- What to produce -
Every line with the string "letter" must be copied from the entries below.

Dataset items
>>>>>
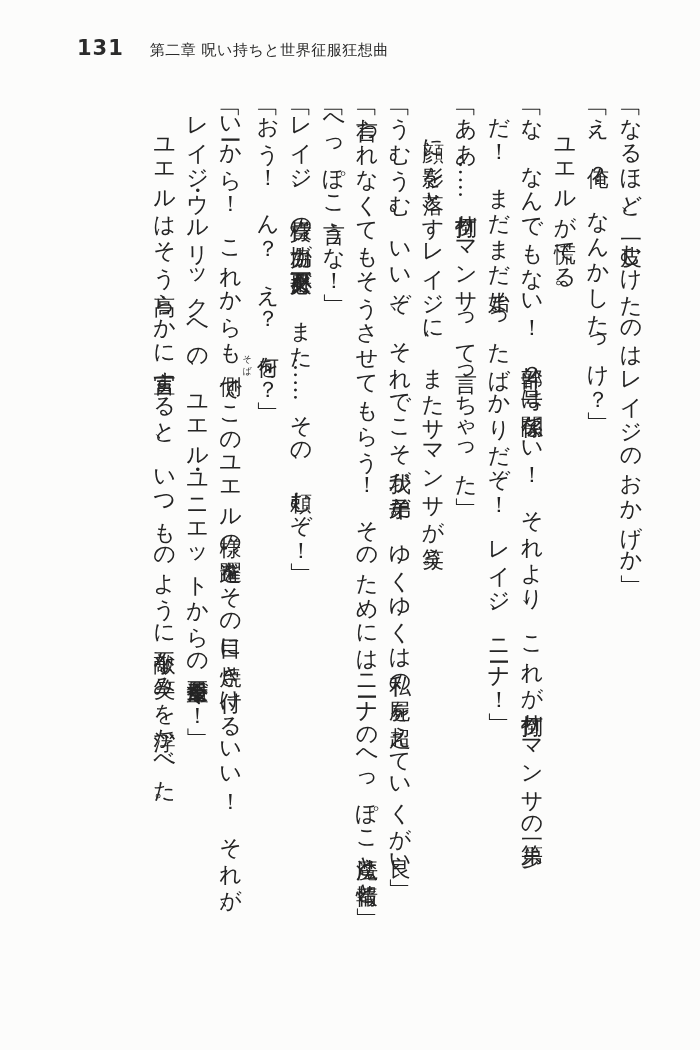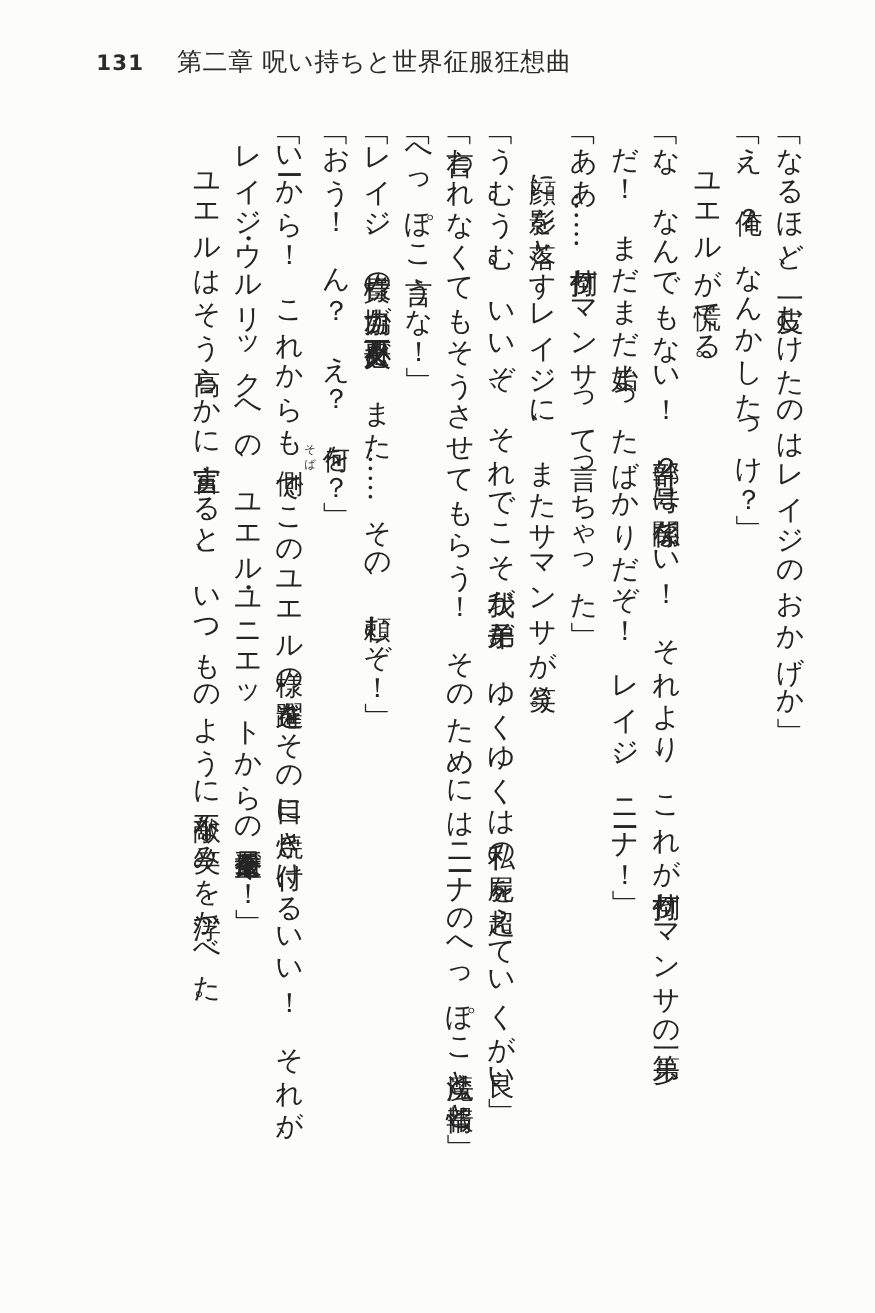--- a/index.html
+++ b/index.html
@@ -23,27 +23,27 @@
     position: absolute;
     top: 36px;
     left: 77px;
     display: flex;
     align-items: baseline;
     font-family: "DejaVu Sans", "Liberation Sans", sans-serif;
     color: #2b2b2b;
     white-space: nowrap;
   }
   .page-num {
-    font-size: 17px;
+    font-size: 21px;
     font-weight: 700;
     letter-spacing: 1px;
     margin-right: 26px;
   }
   .chapter {
-    font-size: 20px;
+    font-size: 15px;
     font-weight: 500;
     letter-spacing: 0.5px;
   }
   
   .vtext {
     position: absolute;
     top: 102px;
     right: 52px;
     height: 908px;
     writing-mode: vertical-rl;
<<<<<
- Finished exercise -
     letter-spacing: 1px;
     letter-spacing: 0.5px;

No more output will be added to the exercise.